▶ **Required work**: Each line below that includes the word "keeps" is to be reported.

(Dataset records)

——————————

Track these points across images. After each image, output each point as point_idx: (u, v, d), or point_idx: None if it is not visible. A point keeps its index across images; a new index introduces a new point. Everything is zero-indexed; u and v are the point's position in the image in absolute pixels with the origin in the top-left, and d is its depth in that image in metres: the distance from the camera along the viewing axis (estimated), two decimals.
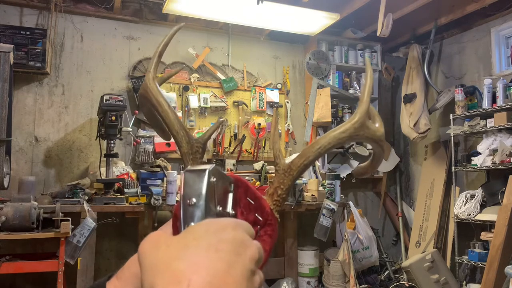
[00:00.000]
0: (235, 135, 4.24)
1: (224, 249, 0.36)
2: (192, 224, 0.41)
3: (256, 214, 0.49)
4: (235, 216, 0.47)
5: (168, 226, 0.50)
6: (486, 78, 3.77)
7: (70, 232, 2.64)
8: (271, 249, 0.49)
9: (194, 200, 0.42)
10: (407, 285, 3.96)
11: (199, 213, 0.42)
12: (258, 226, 0.49)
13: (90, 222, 2.75)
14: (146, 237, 0.40)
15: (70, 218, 2.67)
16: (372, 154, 0.67)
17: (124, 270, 0.48)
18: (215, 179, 0.44)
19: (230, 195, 0.48)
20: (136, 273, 0.46)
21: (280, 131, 4.46)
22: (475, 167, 3.74)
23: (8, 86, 2.71)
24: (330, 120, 4.25)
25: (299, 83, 4.70)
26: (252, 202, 0.49)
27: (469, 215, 3.69)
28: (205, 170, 0.44)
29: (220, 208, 0.45)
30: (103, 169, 3.31)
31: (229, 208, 0.47)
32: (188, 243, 0.36)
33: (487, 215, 3.56)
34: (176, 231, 0.49)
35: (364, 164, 0.70)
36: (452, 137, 3.98)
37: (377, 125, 0.59)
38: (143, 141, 3.81)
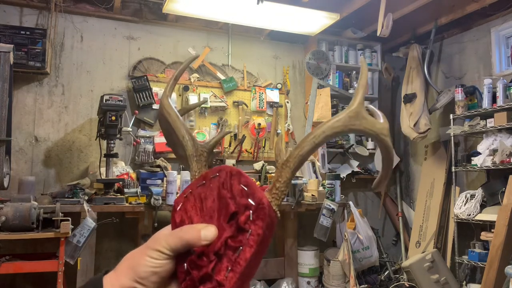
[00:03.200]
0: (235, 135, 4.24)
1: None
2: None
3: (249, 199, 0.49)
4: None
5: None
6: (486, 78, 3.77)
7: (70, 232, 2.64)
8: (266, 235, 0.48)
9: None
10: (407, 285, 3.96)
11: None
12: (251, 211, 0.49)
13: (90, 222, 2.75)
14: None
15: (70, 218, 2.66)
16: (381, 156, 0.62)
17: (121, 263, 0.51)
18: None
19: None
20: (131, 265, 0.49)
21: (280, 131, 4.46)
22: (475, 167, 3.74)
23: (8, 86, 2.71)
24: None
25: (299, 83, 4.70)
26: (245, 189, 0.50)
27: (469, 215, 3.68)
28: None
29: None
30: (103, 169, 3.31)
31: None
32: None
33: (487, 215, 3.55)
34: (174, 225, 0.52)
35: (378, 175, 0.65)
36: (452, 137, 3.98)
37: (381, 120, 0.56)
38: (143, 141, 3.81)
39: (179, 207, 0.53)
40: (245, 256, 0.47)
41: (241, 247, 0.48)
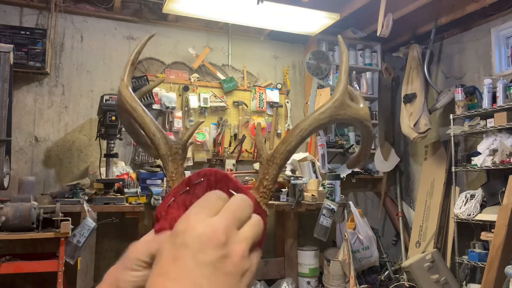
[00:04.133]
0: (235, 135, 4.24)
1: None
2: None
3: None
4: None
5: None
6: (486, 78, 3.77)
7: (70, 232, 2.64)
8: (261, 241, 0.46)
9: None
10: (407, 285, 3.95)
11: None
12: None
13: (90, 222, 2.75)
14: None
15: (70, 218, 2.66)
16: (361, 138, 0.63)
17: (102, 281, 0.46)
18: None
19: None
20: (111, 283, 0.44)
21: (280, 131, 4.46)
22: (475, 167, 3.74)
23: (8, 86, 2.71)
24: None
25: (299, 83, 4.70)
26: (234, 193, 0.47)
27: (469, 215, 3.68)
28: None
29: None
30: (103, 169, 3.31)
31: None
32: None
33: (487, 215, 3.55)
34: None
35: (355, 154, 0.67)
36: (452, 137, 3.98)
37: (361, 105, 0.56)
38: None
39: (161, 217, 0.48)
40: None
41: None
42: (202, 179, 0.49)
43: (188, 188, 0.49)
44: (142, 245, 0.44)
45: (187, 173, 0.66)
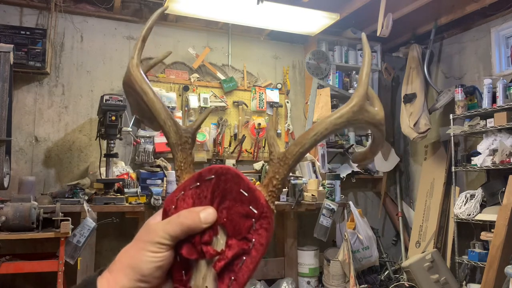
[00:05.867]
0: (235, 135, 4.24)
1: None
2: None
3: (250, 207, 0.46)
4: None
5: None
6: (486, 78, 3.77)
7: (70, 232, 2.64)
8: (268, 243, 0.47)
9: None
10: (407, 285, 3.95)
11: None
12: (253, 220, 0.46)
13: (90, 222, 2.74)
14: None
15: (70, 218, 2.66)
16: (372, 139, 0.62)
17: (115, 262, 0.48)
18: None
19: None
20: (130, 264, 0.46)
21: (280, 131, 4.46)
22: (475, 167, 3.74)
23: (8, 86, 2.71)
24: None
25: (299, 83, 4.70)
26: (246, 194, 0.47)
27: (469, 215, 3.69)
28: None
29: None
30: (103, 169, 3.31)
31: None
32: None
33: (487, 215, 3.56)
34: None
35: (363, 150, 0.65)
36: (452, 137, 3.98)
37: (376, 108, 0.55)
38: (143, 141, 3.81)
39: (169, 210, 0.49)
40: (248, 267, 0.46)
41: (244, 257, 0.46)
42: (213, 176, 0.48)
43: (198, 183, 0.49)
44: (160, 227, 0.47)
45: None
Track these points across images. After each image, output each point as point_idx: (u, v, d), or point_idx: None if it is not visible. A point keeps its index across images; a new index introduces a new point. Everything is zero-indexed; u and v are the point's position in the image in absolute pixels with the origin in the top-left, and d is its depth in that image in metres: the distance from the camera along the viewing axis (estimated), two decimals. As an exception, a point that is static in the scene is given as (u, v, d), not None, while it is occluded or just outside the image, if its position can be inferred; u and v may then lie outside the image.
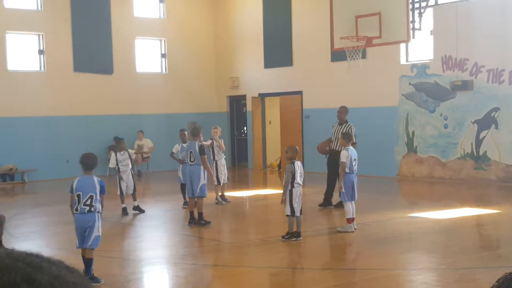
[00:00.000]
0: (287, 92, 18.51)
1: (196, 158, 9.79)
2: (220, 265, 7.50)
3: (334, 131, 11.10)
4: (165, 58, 19.91)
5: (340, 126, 11.00)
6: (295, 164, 8.25)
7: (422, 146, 15.39)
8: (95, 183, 6.26)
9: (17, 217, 11.05)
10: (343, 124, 11.00)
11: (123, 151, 11.15)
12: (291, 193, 8.20)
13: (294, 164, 8.23)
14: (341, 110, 11.21)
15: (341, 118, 11.14)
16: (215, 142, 12.01)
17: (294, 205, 8.21)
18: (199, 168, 9.79)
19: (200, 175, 9.75)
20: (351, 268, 7.23)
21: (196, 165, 9.80)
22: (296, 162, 8.31)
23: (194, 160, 9.82)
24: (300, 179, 8.28)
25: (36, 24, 17.55)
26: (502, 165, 13.91)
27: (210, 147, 11.86)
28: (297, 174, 8.19)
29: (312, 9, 17.54)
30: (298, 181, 8.23)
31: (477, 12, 14.15)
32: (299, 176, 8.24)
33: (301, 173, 8.32)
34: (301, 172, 8.30)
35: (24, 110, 17.25)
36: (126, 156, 11.13)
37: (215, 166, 11.88)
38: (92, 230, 6.23)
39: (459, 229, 9.15)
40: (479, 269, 6.82)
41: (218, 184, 11.87)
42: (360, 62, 13.23)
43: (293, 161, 8.30)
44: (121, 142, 11.40)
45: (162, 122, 19.54)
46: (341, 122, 11.11)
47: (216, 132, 12.12)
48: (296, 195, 8.22)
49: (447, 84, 14.70)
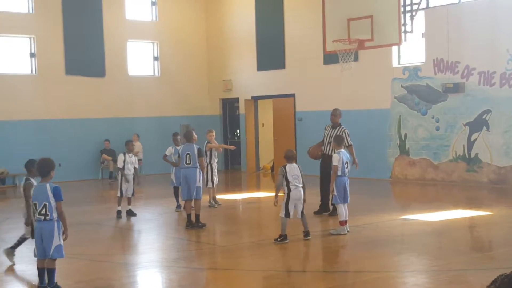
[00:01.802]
0: (280, 94, 18.53)
1: (193, 160, 9.77)
2: (213, 268, 7.48)
3: (326, 135, 10.79)
4: (157, 61, 19.89)
5: (333, 129, 10.74)
6: (286, 167, 8.26)
7: (414, 149, 15.44)
8: (48, 191, 5.98)
9: (8, 221, 10.99)
10: (336, 128, 10.74)
11: (131, 153, 11.16)
12: (289, 196, 8.21)
13: (285, 167, 8.25)
14: (335, 113, 10.86)
15: (335, 121, 10.82)
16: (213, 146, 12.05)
17: (290, 207, 8.22)
18: (195, 170, 9.78)
19: (196, 177, 9.77)
20: (344, 271, 7.23)
21: (192, 168, 9.78)
22: (288, 165, 8.31)
23: (190, 162, 9.79)
24: (296, 181, 8.26)
25: (28, 27, 17.49)
26: (494, 167, 13.98)
27: (208, 151, 11.90)
28: (289, 176, 8.19)
29: (304, 12, 17.58)
30: (295, 184, 8.22)
31: (468, 15, 14.23)
32: (293, 178, 8.24)
33: (297, 176, 8.29)
34: (296, 174, 8.29)
35: (15, 113, 17.17)
36: (133, 160, 11.14)
37: (211, 169, 11.92)
38: (50, 238, 5.98)
39: (451, 231, 9.18)
40: (471, 270, 6.84)
41: (212, 187, 11.90)
42: (353, 65, 13.26)
43: (285, 164, 8.32)
44: (128, 144, 11.38)
45: (154, 125, 19.51)
46: (334, 125, 10.82)
47: (212, 135, 12.13)
48: (294, 198, 8.22)
49: (439, 87, 14.76)
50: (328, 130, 10.87)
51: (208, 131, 12.33)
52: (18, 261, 7.71)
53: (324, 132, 10.95)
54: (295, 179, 8.24)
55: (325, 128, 11.02)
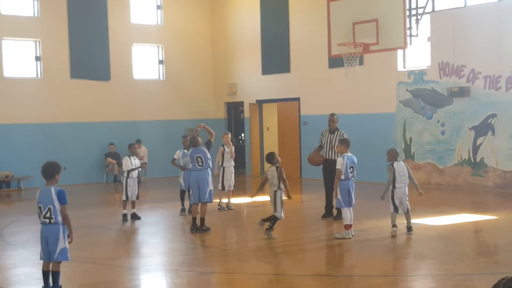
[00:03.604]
0: (285, 98, 18.53)
1: (205, 162, 9.73)
2: (217, 272, 7.47)
3: (325, 140, 10.73)
4: (162, 65, 19.93)
5: (332, 134, 10.70)
6: (394, 164, 9.04)
7: (419, 153, 15.40)
8: (52, 195, 6.01)
9: (13, 224, 11.02)
10: (334, 132, 10.70)
11: (134, 156, 11.17)
12: (393, 193, 9.01)
13: (393, 165, 9.03)
14: (332, 119, 10.80)
15: (333, 126, 10.77)
16: (227, 149, 12.04)
17: (396, 202, 9.01)
18: (207, 173, 9.75)
19: (208, 180, 9.73)
20: (349, 275, 7.21)
21: (204, 170, 9.73)
22: (396, 163, 9.06)
23: (202, 164, 9.73)
24: (403, 178, 8.98)
25: (33, 30, 17.56)
26: (499, 171, 13.92)
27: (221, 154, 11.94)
28: (397, 174, 8.93)
29: (309, 16, 17.58)
30: (401, 181, 8.96)
31: (474, 19, 14.20)
32: (400, 176, 8.95)
33: (403, 173, 8.99)
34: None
35: (21, 116, 17.23)
36: (137, 162, 11.15)
37: (223, 172, 11.94)
38: (56, 241, 5.99)
39: (457, 235, 9.14)
40: (476, 275, 6.81)
41: (222, 190, 11.94)
42: (358, 69, 13.24)
43: (392, 162, 9.11)
44: (131, 147, 11.32)
45: (159, 128, 19.53)
46: (332, 130, 10.75)
47: (227, 138, 12.13)
48: (398, 194, 8.99)
49: (444, 91, 14.73)
50: (326, 136, 10.79)
51: (224, 133, 12.36)
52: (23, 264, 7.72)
53: (321, 138, 10.88)
54: (401, 176, 8.95)
55: (322, 133, 10.93)
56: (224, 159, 12.02)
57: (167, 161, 13.48)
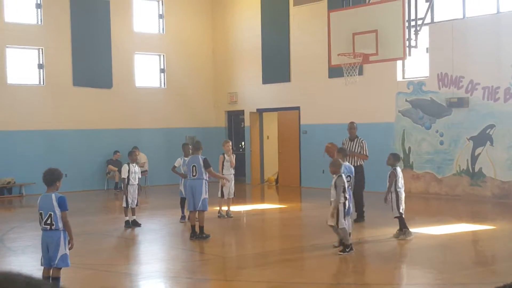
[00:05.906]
0: (285, 107, 18.63)
1: (199, 172, 9.80)
2: (217, 279, 7.53)
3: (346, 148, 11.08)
4: (164, 73, 20.04)
5: (352, 141, 11.24)
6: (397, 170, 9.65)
7: (418, 162, 15.47)
8: (53, 201, 6.06)
9: (14, 230, 11.08)
10: (354, 140, 11.24)
11: (134, 163, 11.21)
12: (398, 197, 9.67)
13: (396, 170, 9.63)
14: (352, 127, 11.45)
15: (353, 134, 11.38)
16: (227, 157, 12.11)
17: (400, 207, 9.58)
18: (201, 182, 9.81)
19: (202, 189, 9.78)
20: (348, 283, 7.26)
21: (198, 179, 9.80)
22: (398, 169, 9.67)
23: (196, 174, 9.82)
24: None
25: (36, 39, 17.69)
26: (498, 182, 13.99)
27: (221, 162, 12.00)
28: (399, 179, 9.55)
29: (309, 26, 17.72)
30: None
31: (473, 30, 14.32)
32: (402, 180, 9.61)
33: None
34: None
35: (23, 123, 17.32)
36: (137, 170, 11.21)
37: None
38: (56, 248, 6.06)
39: (455, 245, 9.20)
40: (474, 284, 6.87)
41: (222, 197, 12.00)
42: (357, 79, 13.34)
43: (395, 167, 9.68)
44: (132, 154, 11.34)
45: (160, 136, 19.61)
46: (352, 137, 11.35)
47: (228, 146, 12.21)
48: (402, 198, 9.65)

——————————

▶ **Answer for this exercise**:
Track these points across images. After each image, output each point as point_idx: (u, v, d), or point_idx: None if it is not visible. A point keeps its index across images; a new index introduces a new point. Everything is zero-indexed; u and v are the point's position in the image in absolute pixels with the origin in the top-left, and d is its depth in that image in metres: the distance from the camera along the viewing axis (estimated), two decimals.
Track these points across images. After each image, output each point as point_idx: (u, v, d), or point_idx: None if it is not visible. A point keeps its index across images; a new index introduces a new point. Everything is zero-indexed; u and v are the point's position in the image in absolute pixels with the origin in the top-left, and d is its depth in that image in metres: the distance from the camera along the viewing axis (estimated), two decimals. As an exception, a point that is static in the scene is given as (u, v, d), not None, while it is occluded or just outside the image, if its position can be inferred; u and v may then lie outside the image.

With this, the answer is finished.